Can you educate power-hitting? This pioneering coach says ‘yes’

4 min read

If the pandemic hadn’t struck final yr, and his negotiations with Rajasthan Royals hadn’t derailed, cricket followers might need seen a beefy determine roaming across the IPL franchise’s dugout. They would have seen Julian Wood, a pioneering power-hitting coach, carry his odd-shaped Irish hurling sticks (like an extended skinny paddle), bungee-ropes on a batsman’s hips with the opposite finish tied to a pole, claw hammers, weighted bats and different mind-boggling tools.
“Players tend to work with me for intense workshops before they go off to BBL, CPL, IPL, and (other) T20 tournaments. I saw where the game was going before anybody else. I am confident in saying that after speaking to a lot of players over the years,” Wood tells this newspaper how he began to discover power-hitting round 12 years in the past after an surprising stumble into the world of baseball whereas on a vacation within the United States.
Some of the names who’ve labored with him are Carlos Brathwaite, Sam Billings, Ben Stokes, Prithvi Shaw, and even contact gamers who need to enhance their power-games like Sam Curran and Joe Root. “I work with the England counties, stints in BBL.”
The method behind energy
Wood sums up his philosophy: “White-ball batting is hand-eye coordination with energy and talent. When you bat, you lead together with your head. When you hit, you lead together with your hip extra. It’s about producing energy ground-up, from the hip to the arms. Cricket has been historically too hand-reliant. That has to alter. Power comes from the torso and hips. A kinetic chain of power occurs if you hit the ball explosively: it comes up out of your again leg to your hip, to your again, goes to shoulder, elbow, and at last to wrists. What I attempt to do is to hitch the dots up. You have to separate your arms out of your physique. You want to try this separation to enhance explosiveness. You see that in baseball, the again leg goes again, arms are separated from the physique so to say, after which explosion kicks in.
“You have lots of energy stored up in your wrists. And it’s only now that people are accessing that: snapping wrists to hit the ball. Some do it naturally, like Virat Kohli. Some big hitters like the Caribbean ones do it. It’s now catching up elsewhere. For players who don’t do it naturally, I try to create it by their natural movements. Using wrists is the last part of the kinetic chain of events. How to get that final snap.”

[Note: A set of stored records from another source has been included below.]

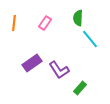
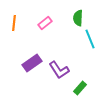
pink rectangle: rotated 16 degrees clockwise
cyan line: rotated 18 degrees clockwise
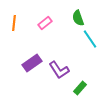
green semicircle: rotated 21 degrees counterclockwise
cyan line: rotated 12 degrees counterclockwise
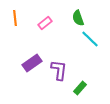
orange line: moved 1 px right, 5 px up; rotated 14 degrees counterclockwise
cyan line: rotated 12 degrees counterclockwise
purple L-shape: rotated 140 degrees counterclockwise
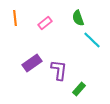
cyan line: moved 2 px right, 1 px down
green rectangle: moved 1 px left, 1 px down
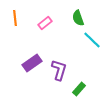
purple L-shape: rotated 10 degrees clockwise
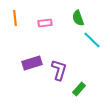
pink rectangle: rotated 32 degrees clockwise
purple rectangle: rotated 18 degrees clockwise
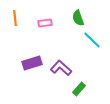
purple L-shape: moved 2 px right, 2 px up; rotated 65 degrees counterclockwise
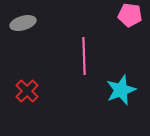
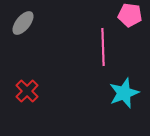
gray ellipse: rotated 35 degrees counterclockwise
pink line: moved 19 px right, 9 px up
cyan star: moved 3 px right, 3 px down
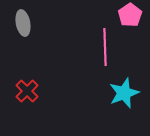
pink pentagon: rotated 30 degrees clockwise
gray ellipse: rotated 50 degrees counterclockwise
pink line: moved 2 px right
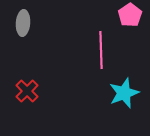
gray ellipse: rotated 15 degrees clockwise
pink line: moved 4 px left, 3 px down
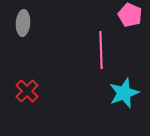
pink pentagon: rotated 15 degrees counterclockwise
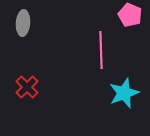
red cross: moved 4 px up
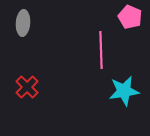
pink pentagon: moved 2 px down
cyan star: moved 2 px up; rotated 12 degrees clockwise
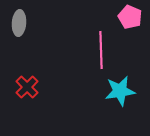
gray ellipse: moved 4 px left
cyan star: moved 4 px left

Methodology all his personal
Here is the place his odd tools is available in. Like a bungee-pull on again hips, “a rope that’s tied to a pole that forces the batsmen to get his torso and hips into the shot”. Like the claw hammer. “To get that final wrist snap. I get them to use a claw hammer; to snap it in a side-ways arc, like how you use the bat, and it helps in cocking the wrist better.” Like the hurling stick, picked up from the Irish recreation. “The Hurly players hit the ball across the length of a soccer ground. There is no balance but the way their wrists snap is amazing. I started to experiment with it and put drills in place.”
Then there are the weighted bats and weighted balls, even. “These special balls sit on the bat for a long time. You have to get your hands through, otherwise, they don’t go anywhere. I put weights on your forearms to help with that snap. If you use a hurling stick with weights on your forearms, your wrist-snap improves. In baseball, they don’t look at the outcome. In cricket, it’s all so outcome-based. Why didn’t the ball go there, it should have gone there, etc. In baseball, it’s all about technique. You trust the technique, and the outcome takes care of itself. That’s what I have taken from it. But you can’t cookie-cut this. Every batsman swings differently. Carlos Brathwaite has slow hands and smaller batsmen swing differently. The way I coached Carlos is different from the way I coach Curran.”
Thinking out of the field
Wood performed for Hampshire and felt he was constrained by conventional conservative teaching. Then he obtained into teaching himself, however it actually began to alter on a vacation in Texas. “My boys were hitting at baseball cages and I saw a big trick with Texas Rangers all over. I got talking with a hitting coach Ted Vidrine who put me on Scott Coolbaugh, who is Rangers’ hitting coach. My mind started to expand, and I started to think how I can bring it to cricket.”
Once he firmed up his strategies, Wood drove in a van along with his tools to Graham Thorpe at England and Wales Cricket Board. “I showed him the stuff at the back of my van and explained. He went, ‘whoa, this is good’. Then Gloucestershire’s coach John Bracewell and then Andy Flower got me into England Lions. Peter Moores had me working with the England team. It feels good that I have contributed something to the fact that the England team is the main big-hitting team in the world with tall scores.”
The newest feel-good motion got here in the summertime when England was enjoying Pakistan. “Joe Root hit a few sixes, mind you after he reached his hundred (laughs), (and) the television commentators mentioned my name. That felt satisfying. There are a lot of copycats now, but I know what I have done to the game as a pioneer. I measure the power-hitting, the hand- speed, the bat-exit speed, the launch angles – and all this now is part of cricketing terminology too. It feels good. Now, bring on the IPL next year!” he laughs.